To-do item
From the data that follows, set down exactly the lines from the one with "Trotz und Wut" through the one with "Luis Borges y Francisco Soto y Calvo", counting both. Pictures stay out.

[Extracted page text data]

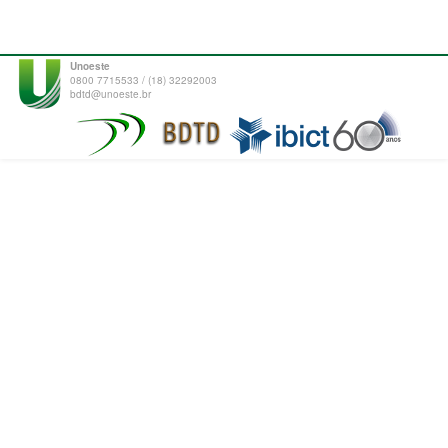
Unoeste
0800 7715533 / (18) 32292003
bdtd@unoeste.br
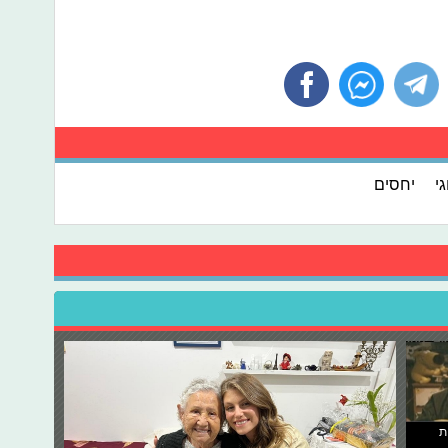
י
יחסים
ת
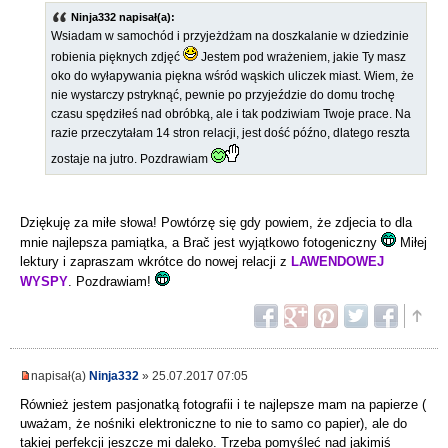
Ninja332 napisał(a):
Wsiadam w samochód i przyjeżdżam na doszkalanie w dziedzinie
robienia pięknych zdjęć
Jestem pod wrażeniem, jakie Ty masz
oko do wyłapywania piękna wśród wąskich uliczek miast. Wiem, że
nie wystarczy pstryknąć, pewnie po przyjeździe do domu trochę
czasu spędziłeś nad obróbką, ale i tak podziwiam Twoje prace. Na
razie przeczytałam 14 stron relacji, jest dość późno, dlatego reszta
zostaje na jutro. Pozdrawiam
Dziękuję za miłe słowa! Powtórzę się gdy powiem, że zdjecia to dla
mnie najlepsza pamiątka, a Brač jest wyjątkowo fotogeniczny
Miłej
lektury i zapraszam wkrótce do nowej relacji z
LAWENDOWEJ
WYSPY
. Pozdrawiam!
napisał(a)
Ninja332
» 25.07.2017 07:05
Również jestem pasjonatką fotografii i te najlepsze mam na papierze (
uważam, że nośniki elektroniczne to nie to samo co papier), ale do
takiej perfekcji jeszcze mi daleko. Trzeba pomyśleć nad jakimiś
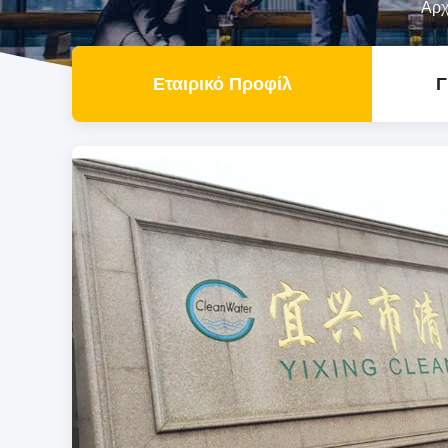
Αρχ
Εταιρικό Προφίλ
Γ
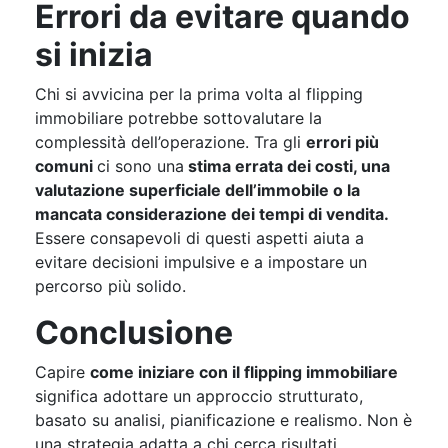
Errori da evitare quando
si inizia
Chi si avvicina per la prima volta al flipping
immobiliare potrebbe sottovalutare la
complessità dell’operazione. Tra gli
errori più
comuni
ci sono una
stima errata dei costi, una
valutazione superficiale dell’immobile o la
mancata considerazione dei tempi di vendita.
Essere consapevoli di questi aspetti aiuta a
evitare decisioni impulsive e a impostare un
percorso più solido.
Conclusione
Capire
come iniziare con il flipping immobiliare
significa adottare un approccio strutturato,
basato su analisi, pianificazione e realismo. Non è
una strategia adatta a chi cerca risultati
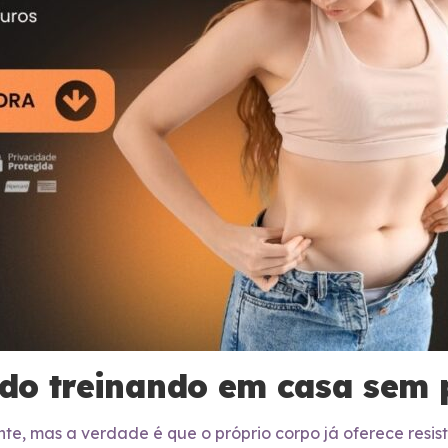
tado treinando em casa sem
te, mas a verdade é que o próprio corpo já oferece resist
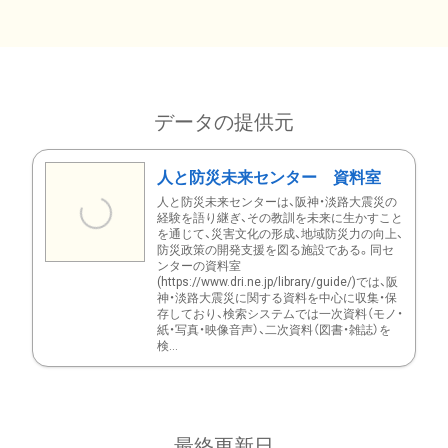
データの提供元
人と防災未来センター 資料室
人と防災未来センターは、阪神・淡路大震災の
経験を語り継ぎ、その教訓を未来に生かすこと
を通じて、災害文化の形成、地域防災力の向上、
防災政策の開発支援を図る施設である。同セ
ンターの資料室
(https://www.dri.ne.jp/library/guide/)では、阪
神・淡路大震災に関する資料を中心に収集・保
存しており、検索システムでは一次資料（モノ・
紙・写真・映像音声）、二次資料（図書・雑誌）を
検...
最終更新日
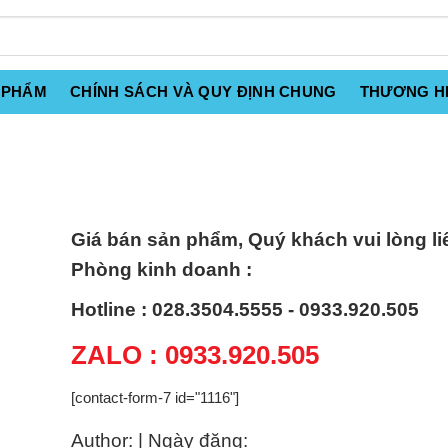
 PHẨM
CHÍNH SÁCH VÀ QUY ĐỊNH CHUNG
THƯƠNG H
Giá bán sản phẩm, Quý khách vui lòng li
Phòng kinh doanh :
Hotline : 028.3504.5555 - 0933.920.505
ZALO : 0933.920.505
[contact-form-7 id="1116"]
Author: | Ngày đăng:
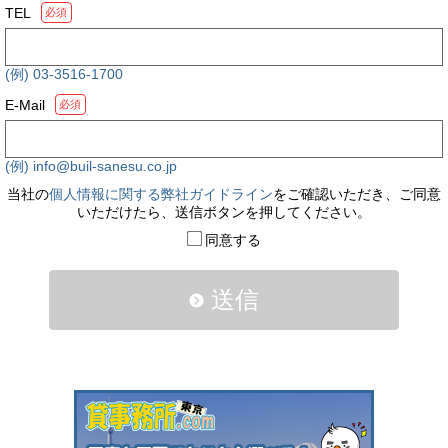
TEL
必須
(例) 03-3516-1700
E-Mail
必須
(例) info@buil-sanesu.co.jp
当社の
個人情報に関する弊社ガイドライン
をご確認いただき、ご同意
いただけたら、送信ボタンを押してください。
同意する
送信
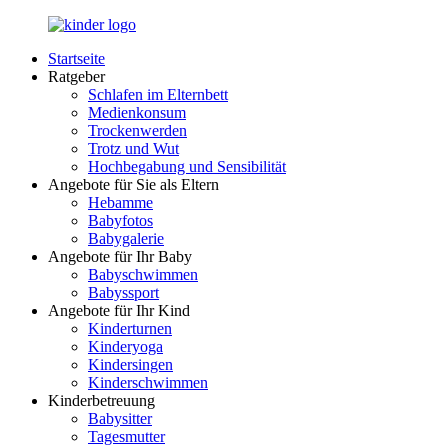
Zurück
zum
Startseite
Inhalt
LuckyKids.de
Das
Ratgeber
Portal
Schlafen im Elternbett
für
Medienkonsum
Ihren
Trockenwerden
Nachwuchs
Trotz und Wut
Hochbegabung und Sensibilität
Angebote für Sie als Eltern
Hebamme
Babyfotos
Babygalerie
Angebote für Ihr Baby
Babyschwimmen
Babyssport
Angebote für Ihr Kind
Kinderturnen
Kinderyoga
Kindersingen
Kinderschwimmen
Kinderbetreuung
Babysitter
Tagesmutter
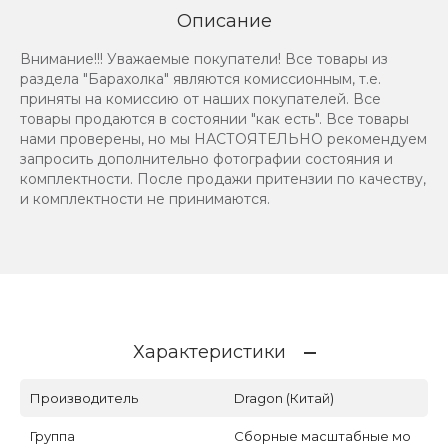
Описание
Внимание!!! Уважаемые покупатели! Все товары из
раздела "Барахолка" являются комиссионным, т.е.
приняты на комиссию от наших покупателей. Все
товары продаются в состоянии "как есть". Все товары
нами проверены, но мы НАСТОЯТЕЛЬНО рекомендуем
запросить дополнительно фотографии состояния и
комплектности. После продажи притензии по качеству,
и комплектности не принимаются.
Характеристики
Производитель
Dragon (Китай)
Группа
Сборные масштабные мо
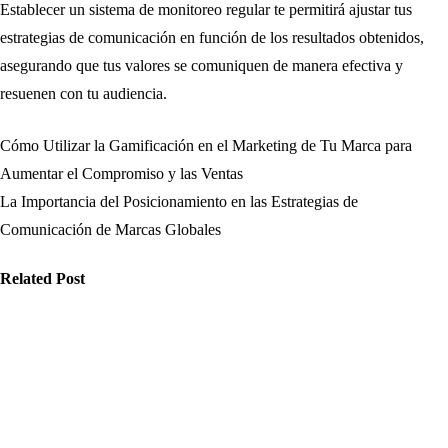
Establecer un sistema de monitoreo regular te permitirá ajustar tus
estrategias de comunicación en función de los resultados obtenidos,
asegurando que tus valores se comuniquen de manera efectiva y
resuenen con tu audiencia.
Cómo Utilizar la Gamificación en el Marketing de Tu Marca para
Navegación
Aumentar el Compromiso y las Ventas
de
La Importancia del Posicionamiento en las Estrategias de
Comunicación de Marcas Globales
entradas
Related Post
ticias
Noticias
Noticias
ómo evitar
Cómo los Fact
Qué claves son
rores en la
Checkers y
esenciales
blicación de
Estrategias
para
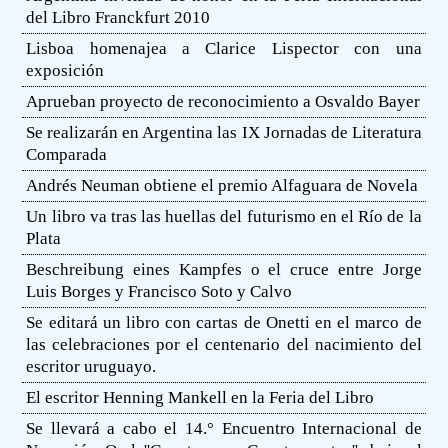
del Libro Franckfurt 2010
Lisboa homenajea a Clarice Lispector con una
exposición
Aprueban proyecto de reconocimiento a Osvaldo Bayer
Se realizarán en Argentina las IX Jornadas de Literatura
Comparada
Andrés Neuman obtiene el premio Alfaguara de Novela
Un libro va tras las huellas del futurismo en el Río de la
Plata
Beschreibung eines Kampfes o el cruce entre Jorge
Luis Borges y Francisco Soto y Calvo
Se editará un libro con cartas de Onetti en el marco de
las celebraciones por el centenario del nacimiento del
escritor uruguayo.
El escritor Henning Mankell en la Feria del Libro
Se llevará a cabo el 14.° Encuentro Internacional de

Response area
Trotz und Wut
Hochbegabung und Sensibilität
Angebote für Sie als Eltern
Hebamme
Babyfotos
Babygalerie
Angebote für Ihr Baby
Babyschwimmen
Babyssport
Angebote für Ihr Kind
Kinderturnen
Kinderyoga
Kindersingen
Kinderschwimmen
Kinderbetreuung
Babysitter
Tagesmutter
Описание
Внимание!!! Уважаемые покупатели! Все товары из
раздела "Барахолка" являются комиссионным, т.е.
приняты на комиссию от наших покупателей. Все
товары продаются в состоянии "как есть". Все товары
нами проверены, но мы НАСТОЯТЕЛЬНО рекомендуем
запросить дополнительно фотографии состояния и
комплектности. После продажи притензии по качеству,
и комплектности не принимаются.
Характеристики
Производитель
Dragon (Китай)
Группа
Сборные масштабные мо
Establecer un sistema de monitoreo regular te permitirá ajustar tus
estrategias de comunicación en función de los resultados obtenidos,
asegurando que tus valores se comuniquen de manera efectiva y
resuenen con tu audiencia.
Cómo Utilizar la Gamificación en el Marketing de Tu Marca para
Navegación
Aumentar el Compromiso y las Ventas
de
La Importancia del Posicionamiento en las Estrategias de
Comunicación de Marcas Globales
entradas
Related Post
ticias
Noticias
Noticias
ómo evitar
Cómo los Fact
Qué claves son
rores en la
Checkers y
esenciales
blicación de
Estrategias
para
del Libro Franckfurt 2010
Lisboa homenajea a Clarice Lispector con una
exposición
Aprueban proyecto de reconocimiento a Osvaldo Bayer
Se realizarán en Argentina las IX Jornadas de Literatura
Comparada
Andrés Neuman obtiene el premio Alfaguara de Novela
Un libro va tras las huellas del futurismo en el Río de la
Plata
Beschreibung eines Kampfes o el cruce entre Jorge
Luis Borges y Francisco Soto y Calvo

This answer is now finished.